[The problem] Reproduce the data below with every "elevation" replaced by "altitude", changing nothing else, and omit the pictures.

[Record extracts]
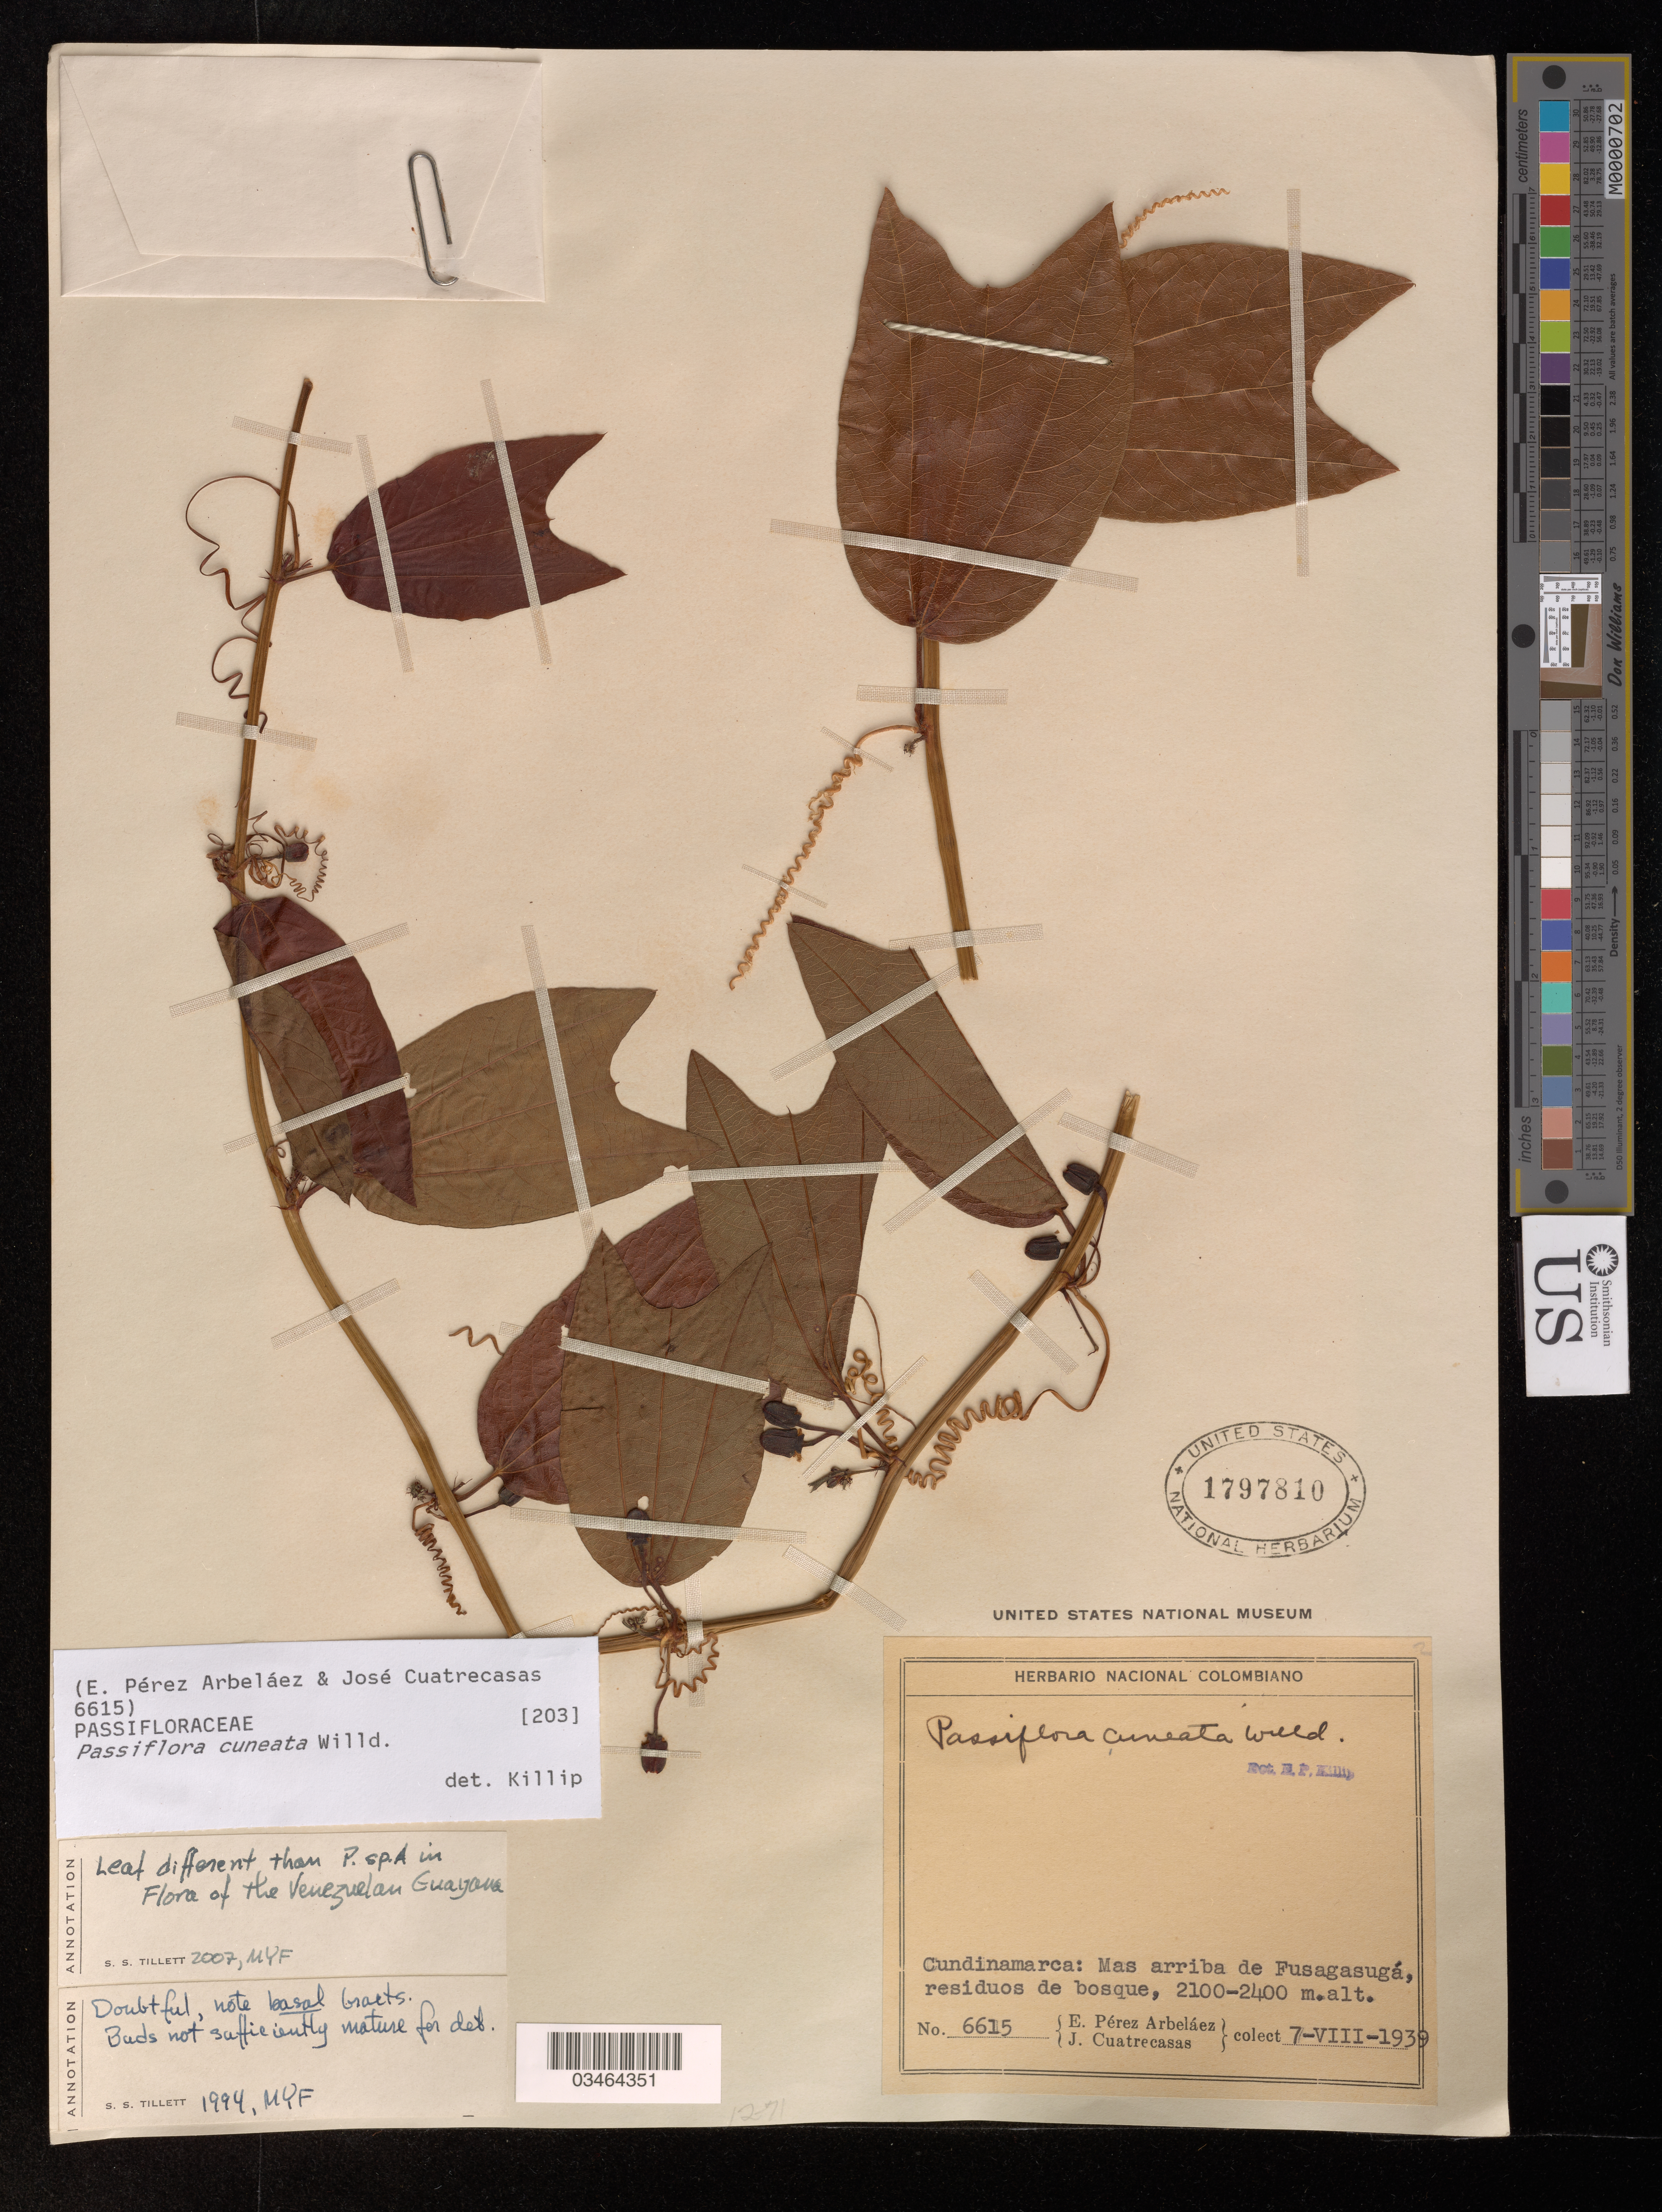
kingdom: Plantae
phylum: Tracheophyta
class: Magnoliopsida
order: Malpighiales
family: Passifloraceae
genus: Passiflora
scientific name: Passiflora cuneata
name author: Willd.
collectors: E. Pérez Arbeláez & J. Cuatrecasas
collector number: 6615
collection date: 1939-08-07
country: Colombia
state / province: Cundinamarca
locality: Mas arriba de Fusagasugá.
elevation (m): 2100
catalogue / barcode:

[Result of this exercise]
kingdom: Plantae
phylum: Tracheophyta
class: Magnoliopsida
order: Malpighiales
family: Passifloraceae
genus: Passiflora
scientific name: Passiflora cuneata
name author: Willd.
collectors: E. Pérez Arbeláez & J. Cuatrecasas
collector number: 6615
collection date: 1939-08-07
country: Colombia
state / province: Cundinamarca
locality: Mas arriba de Fusagasugá.
altitude (m): 2100
catalogue / barcode:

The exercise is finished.